I'm not comparing the two. I'm huddling them both under the umbrella of being privy to the faults and bugs of the designers, users, human elements and lack of conception.
Most OTP IC's for secure applications today are programmed at the factory, the circuit themselves doesn't even contain the circuitry for the programming. Some OTP IC's can't even be reprogrammed since the programming physically alters the circuit. They also contain anti-tampering circuitry which bricks the IC if tampering are detected.

That level of security was once circumvented in-house, because a systems designer wanted a back door into the process to facilitate... design. That hole was failed to be plugged before production time. The human element strikes... yet... again.
To compromise that type of circuitry you need acid to dissolve the packaging (hoping it doesn't damage the chip) and some very very expensive equipment to probe the naked IC. There are some other esoteric methods to compromise chips also by among other things faking signals into them and cooling.
Many methods limited only by imagination and opportunity availed.
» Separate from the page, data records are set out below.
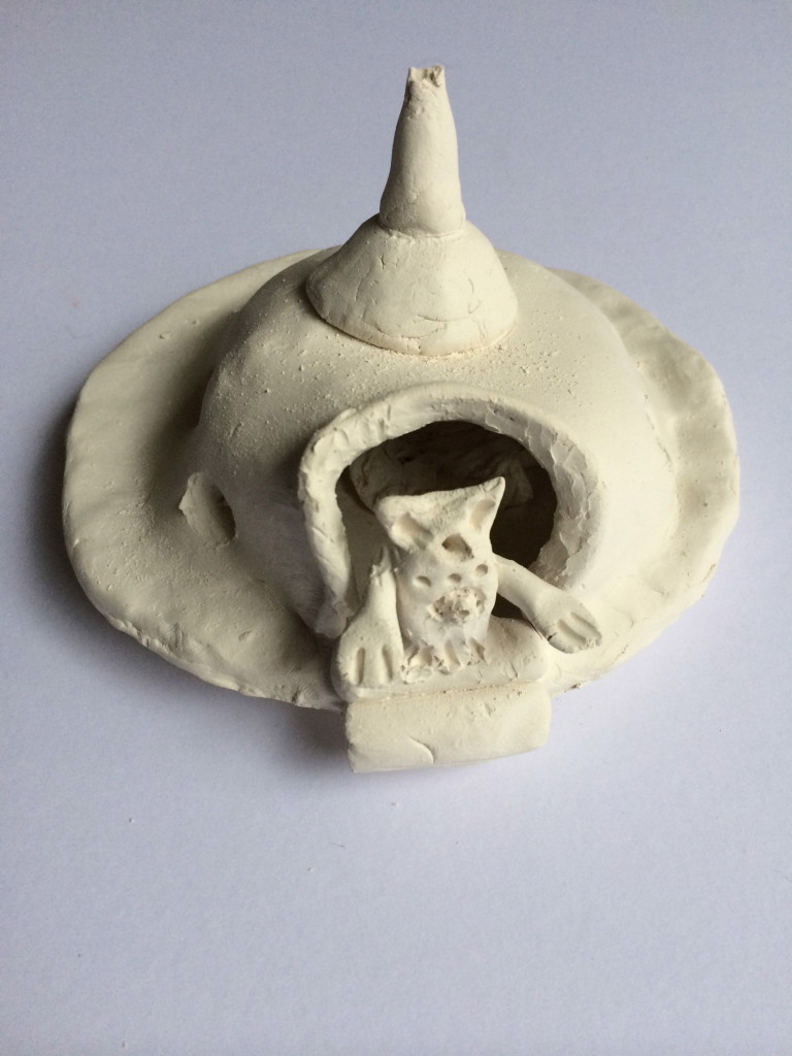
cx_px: 396
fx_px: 915
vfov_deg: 60.0
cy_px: 528
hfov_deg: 46.8
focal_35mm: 30
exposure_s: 1/30
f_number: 2.2
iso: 64
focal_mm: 4.12
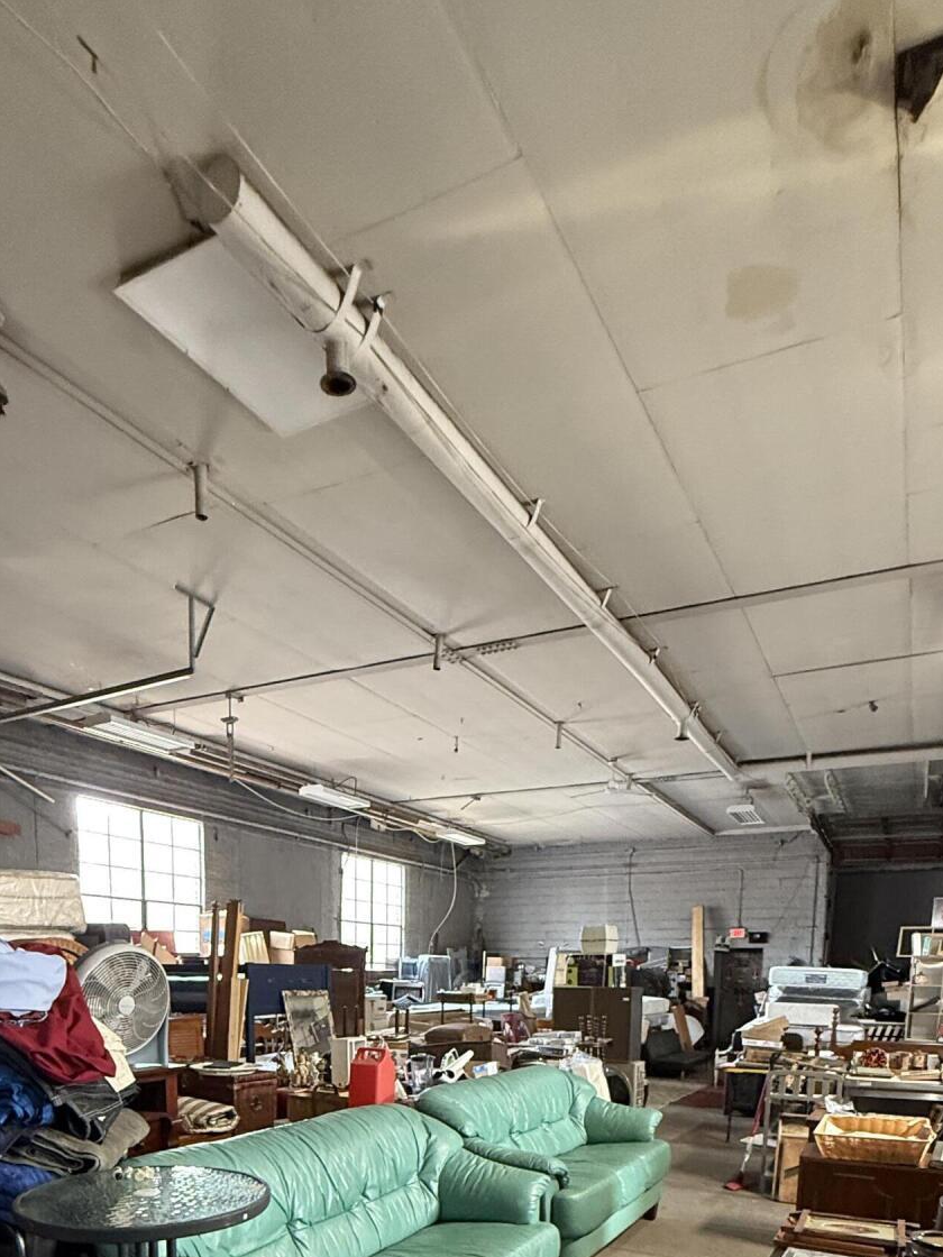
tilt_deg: -8.2
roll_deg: -0.1
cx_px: 427
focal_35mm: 25
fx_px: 908
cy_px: 1103
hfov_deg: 54.8
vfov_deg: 60.2
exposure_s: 1/60
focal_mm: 2.22
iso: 640
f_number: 2.2
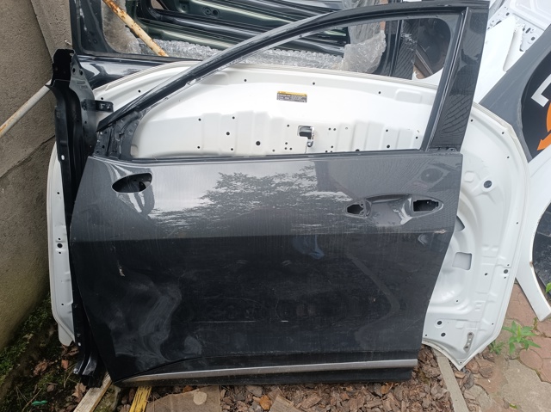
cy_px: 206
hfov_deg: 71.6
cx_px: 276
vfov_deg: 56.8
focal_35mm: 24
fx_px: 382
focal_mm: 6.14
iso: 104
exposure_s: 1/100
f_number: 1.65
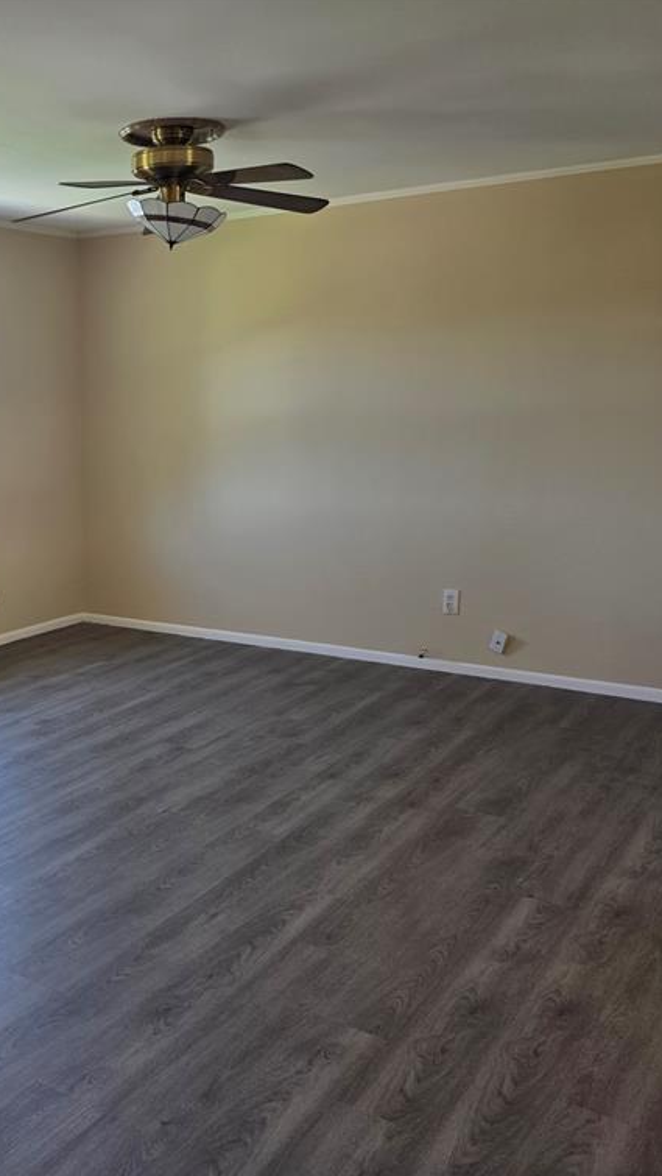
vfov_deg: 58.0
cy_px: 590
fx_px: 1060
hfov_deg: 32.8
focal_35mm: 34
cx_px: 56
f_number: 1.7
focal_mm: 6.3
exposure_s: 1/120
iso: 125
But perhaps. And perhaps more so if a hacker was always looking towards the brute force solution. Of course, some other ingenious and quite resourceful hacker (*who also may somehow have intimate or privileged knowledge) may take advantage of the quantum computer speeds (virtually a Harkness minicomp compared to anything it would be up against) that just hit the market.
A significant order of magnitude of machine cycles of an advancement in tech invalidates any security system. Automagically. Just get me to a port (in Harkness' case) or something.